Hello,
And thank you for listening.
This is something a little bit different than I normally do.
Running a podcast more than just the meditations,
I usually put on something of a face and act,
And with the nature of the Blue Path meditations,
I wanted to do something a little more personal.
So this is a bit of a talk and a discussion just about why I did them and why they are a bit darker than everything else you will find,
Or most stuff else,
I don't claim to have listened to everything on Insight Timer.
But this was a thread immediately picked up on,
And a number of people have reviewed them as not their thing,
And I definitely appreciate that because that's specifically why they're on here.
I thought it would be fun to do sort of a.
.
.
Just a simple guided meditation,
And that was the initial one.
And a few nights later,
I woke up in a cold sweat having panic nightmares,
Not really tying to anything,
Just utterly terrified of death.
And the only thing I can really compare it to is I've been skydiving exactly once,
And wasn't really scared during the skydive,
But I remember falling out and sort of feeling this lurch in my stomach and just sort of this general uncomfortableness,
And I remember thinking,
Oh,
I don't really like this,
Can I get back in the plane now?
And that thought has just been so amusingly ridiculous of you just flung yourself out into open void,
And the first thing is like,
Eh,
I'm done,
Can I get back in the plane?
And I kind of oddly felt that about life.
There was something in the sort of looming emptiness of death that made me kind of just not want to die,
And not scared of death,
But almost more this panicked pointlessness where I just wanted to step out of the whole thing,
Negate the entire existence of it.
And there wasn't anything that really led me to that.
There was no life change,
No depression,
No loss.
It just sort of hit one day.
After that,
There've been sort of a few other reflections,
Recollections,
Some family deaths.
Also a dear friend and teacher of mine has had a stroke.
He hasn't passed away yet,
But he's not in a good place and quickly headed towards that road and has survived longer than I expected.
But he followed a very shamanistic bent and has taught me a lot of things.
And there was something in wanting to honor him that started the sequence of what the Blue Path is.
And as you may guess,
The character in it is deceased.
That is sort of the whole point of the location.
But where he or she,
It doesn't have a gender,
It's just a sort of ephemeral being that is you to some degree,
That being wanders through other allegories.
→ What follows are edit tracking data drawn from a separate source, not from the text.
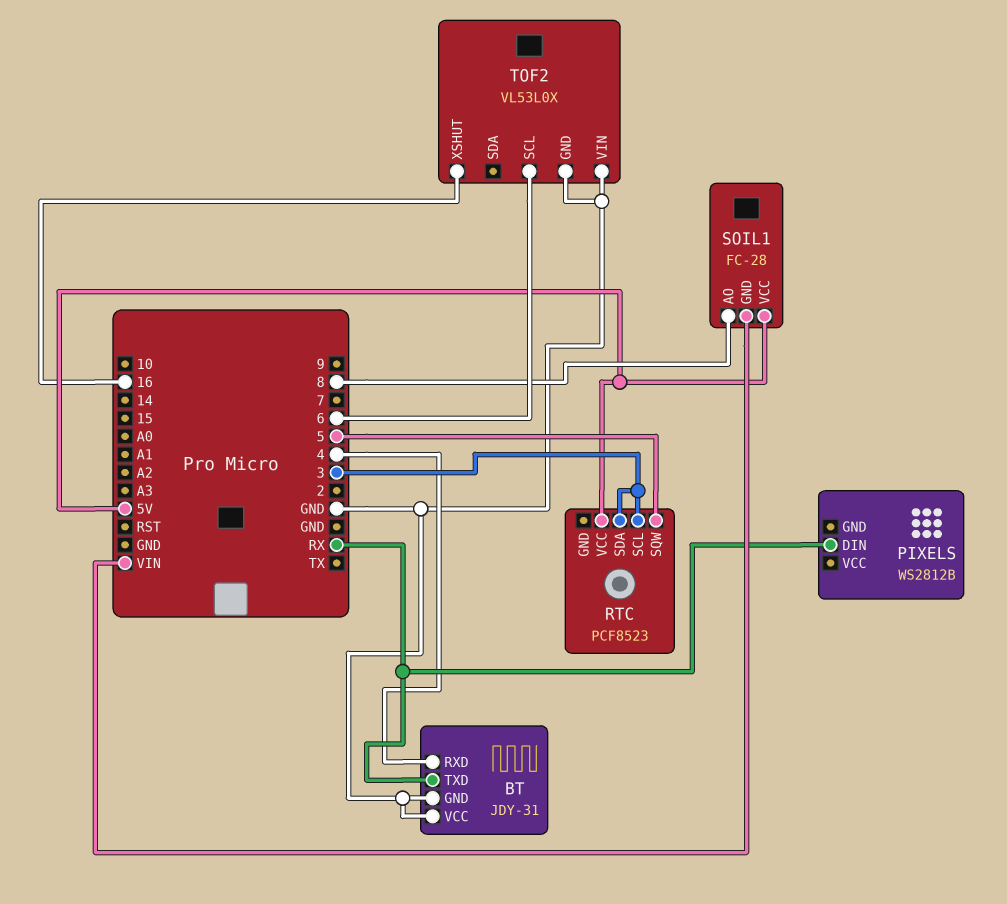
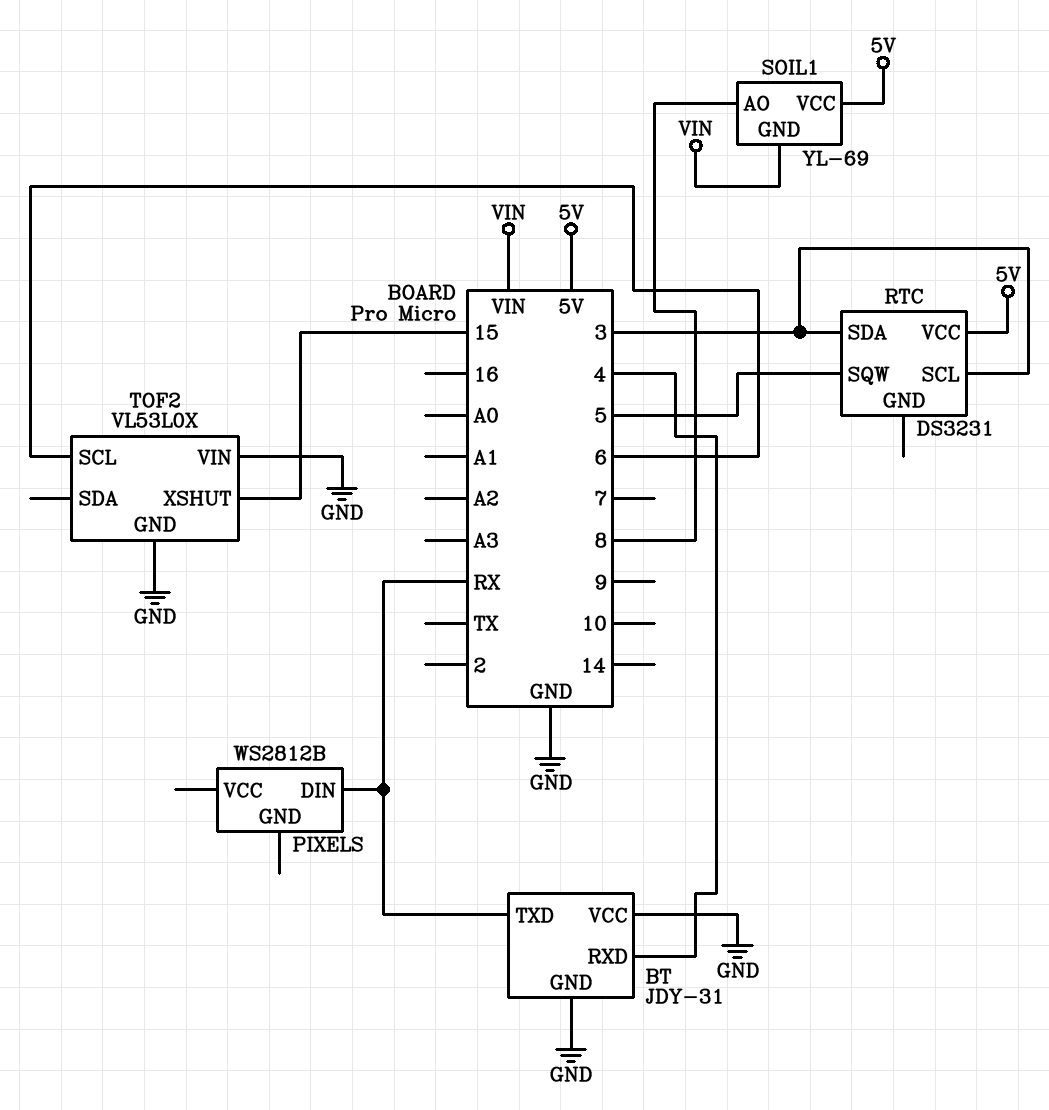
RTC: PCF8523 -> DS3231
SOIL1: FC-28 -> YL-69
TOF2 pin XSHUT: 16 -> 15

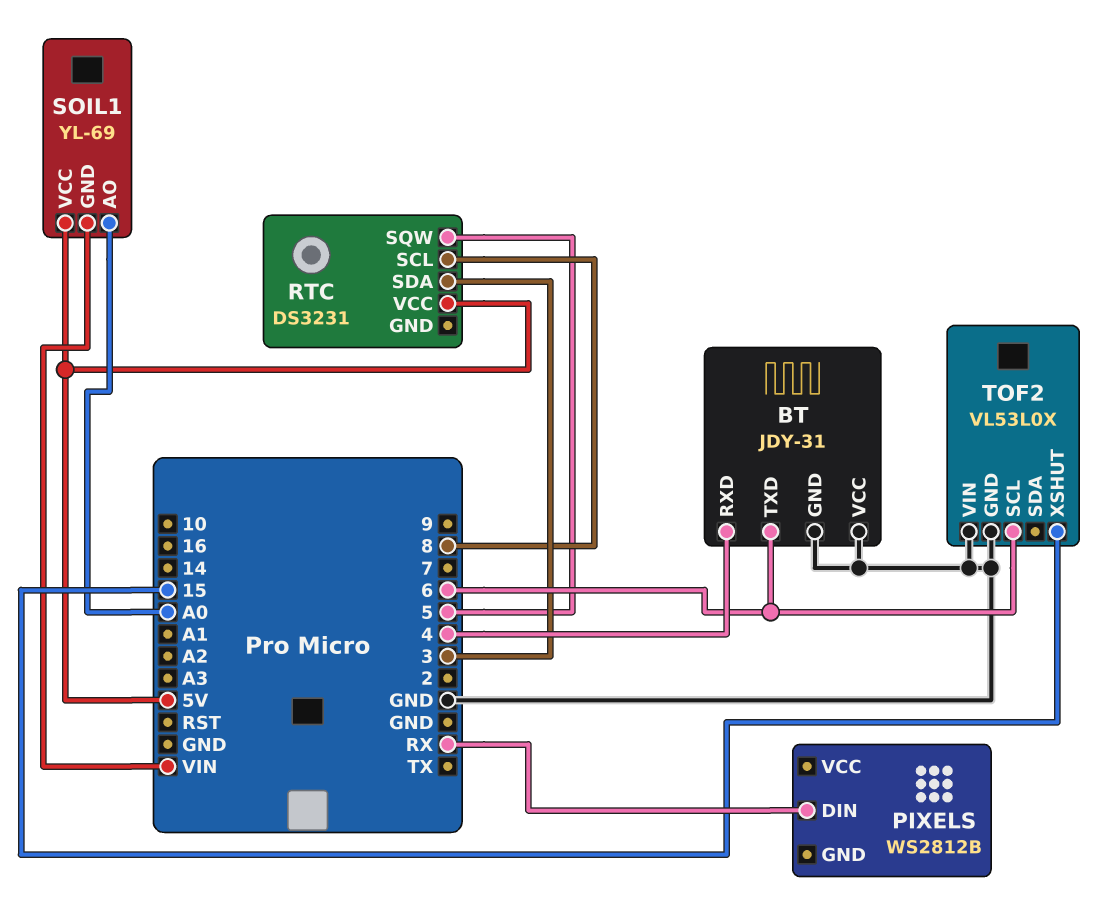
BT pin TXD: RX -> 6
RTC pin SCL: 3 -> 8
SOIL1 pin AO: 8 -> A0

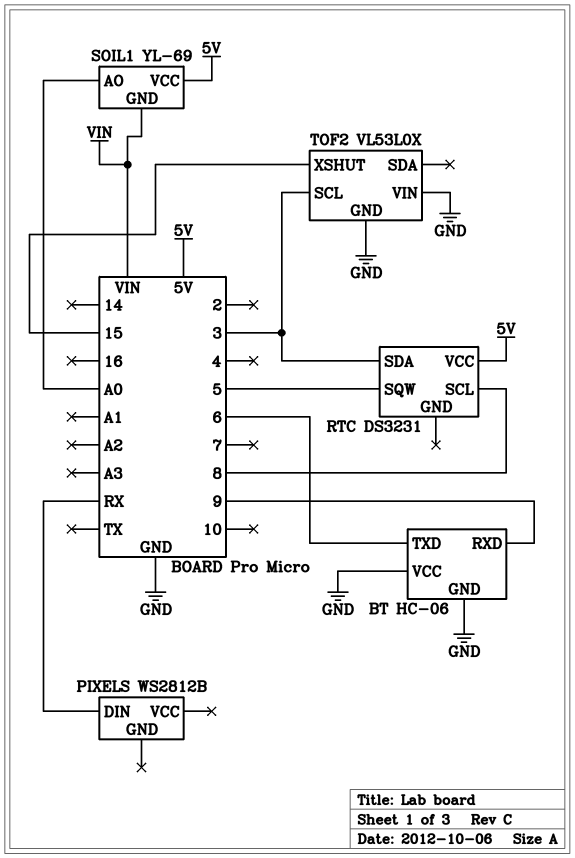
BT: JDY-31 -> HC-06
BT pin RXD: 4 -> 9
TOF2 pin SCL: 6 -> 3

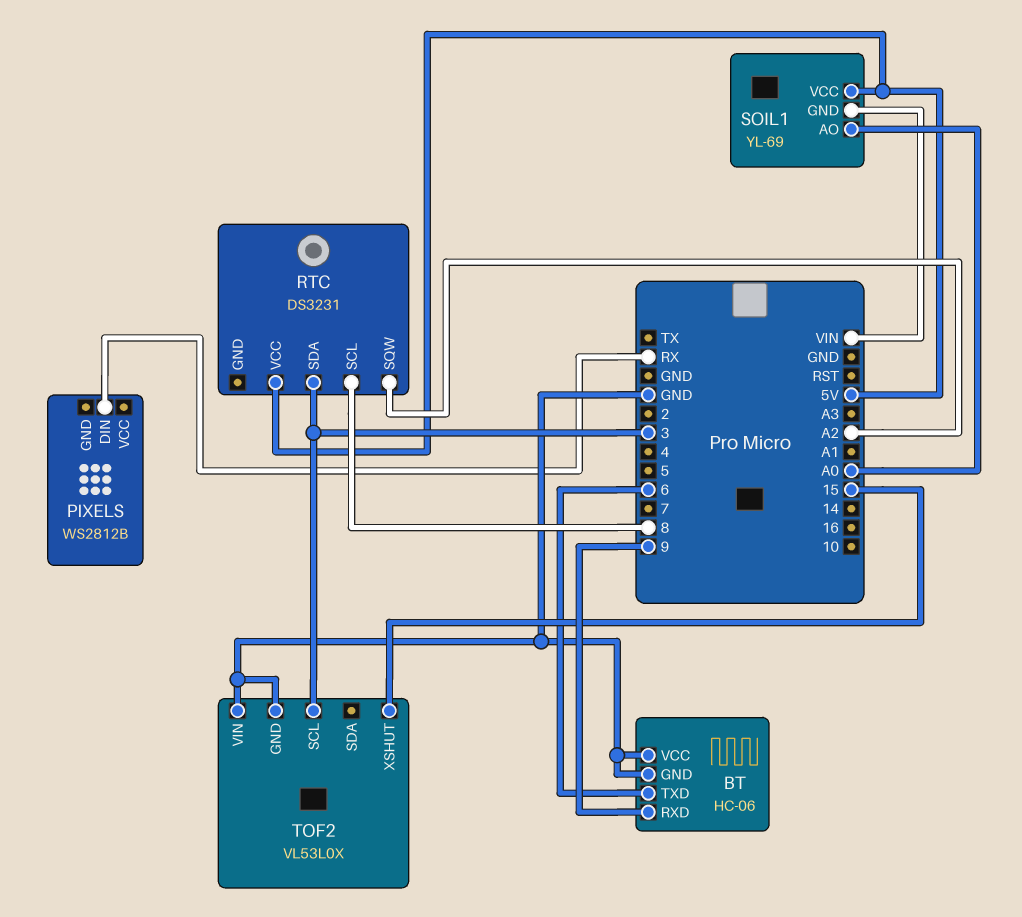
RTC pin SQW: 5 -> A2

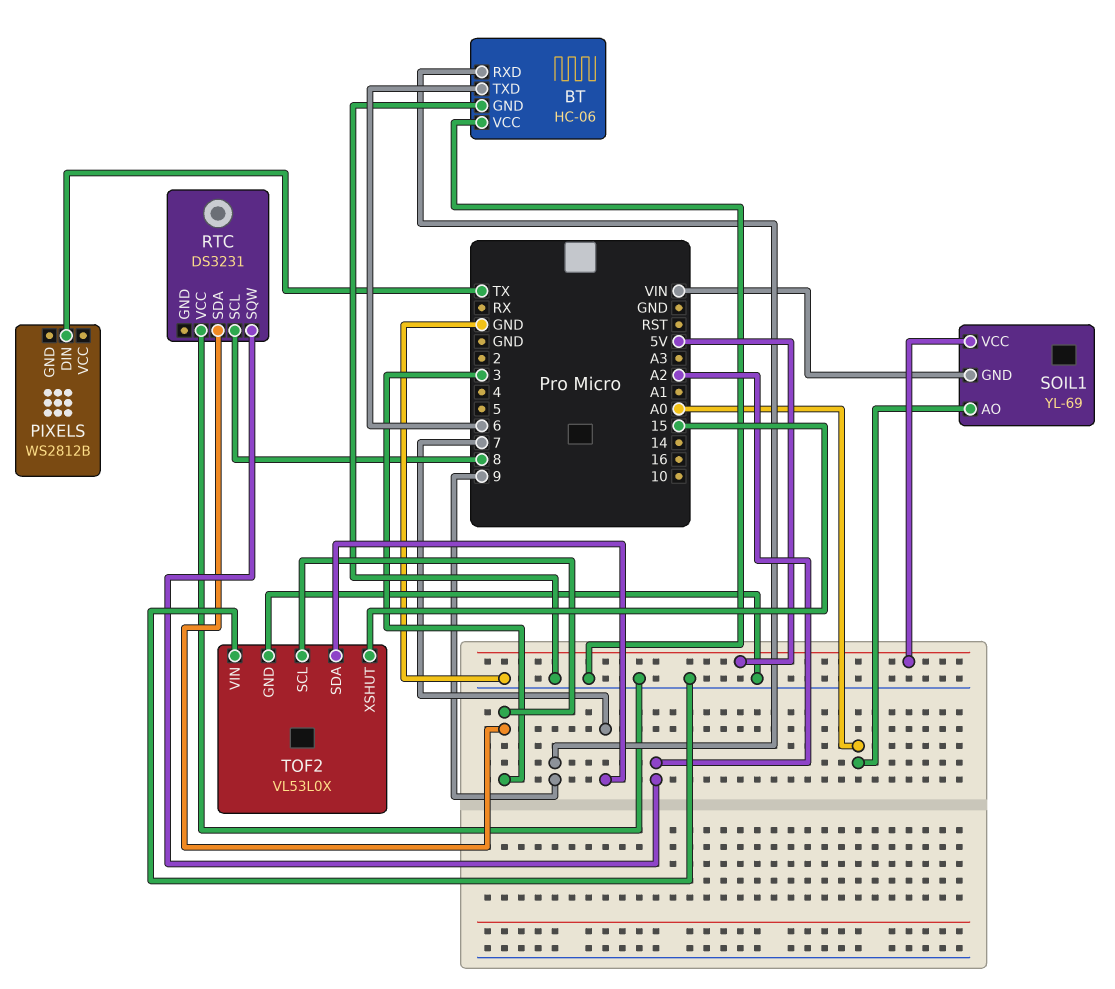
PIXELS pin DIN: RX -> TX
RTC pin VCC: 5V -> GND
TOF2 pin SDA: none -> 7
Each story I tried to label something of a hint,
But also keep it hidden and quiet.
There is a meaning in just about every place there.
I'm not going to tell them all today,
But the first one is probably the most immediately personal.
There was a book I remember reading,
I don't know what it was called or what it was even about,
Who knows which sort of group or practice it followed from,
But it describes sort of making a meditation space.
And mentally,
Not a physical place,
But something mental where you would go each time.
And that first episode of the Blue Path is mine.
And so I share it with you,
I hope you enjoy it.
Feel free to use it.
Beyond that,
Each discussion is something I personally have struggled with or have watched a struggle.
And all of them tie to that theme because in this sort of panicked state,
This scared,
Confused,
Just wanting to be done with everything situation I found myself in,
The most frustrating piece of it was getting,
Oh it'll be okay,
Oh it's all okay,
Everything's fine,
Oh things will work out for the best,
Oh it'll be alright,
Was such an empty promise and throughout my entire life I've never really clung to that idea of everything will just get better,
Everything will be fine,
Just trust in it and things will get better.
I've always found that very,
Very,
Not just empty,
But kind of half-assed.
It's not acknowledging how hard the world can be and how much pain there is.
And so even as a teenager that didn't mean anything to me,
It just felt empty.
I always wanted something that acknowledged that pain and here I found myself in a place to discuss that and present an observer,
But also an interpreter,
Understanding those challenges,
That suffering in a way that still acknowledges you don't have to be affected by it.
You don't have to take in that pain to move beyond it and to understand and appreciate that it is there.
And so my goal with the Blue Path is hopefully to help you work through whatever struggles you're facing and find a place of peace even in those hard times.
Thank you for listening.
This is Easton,
And I'm not entirely a work of fiction.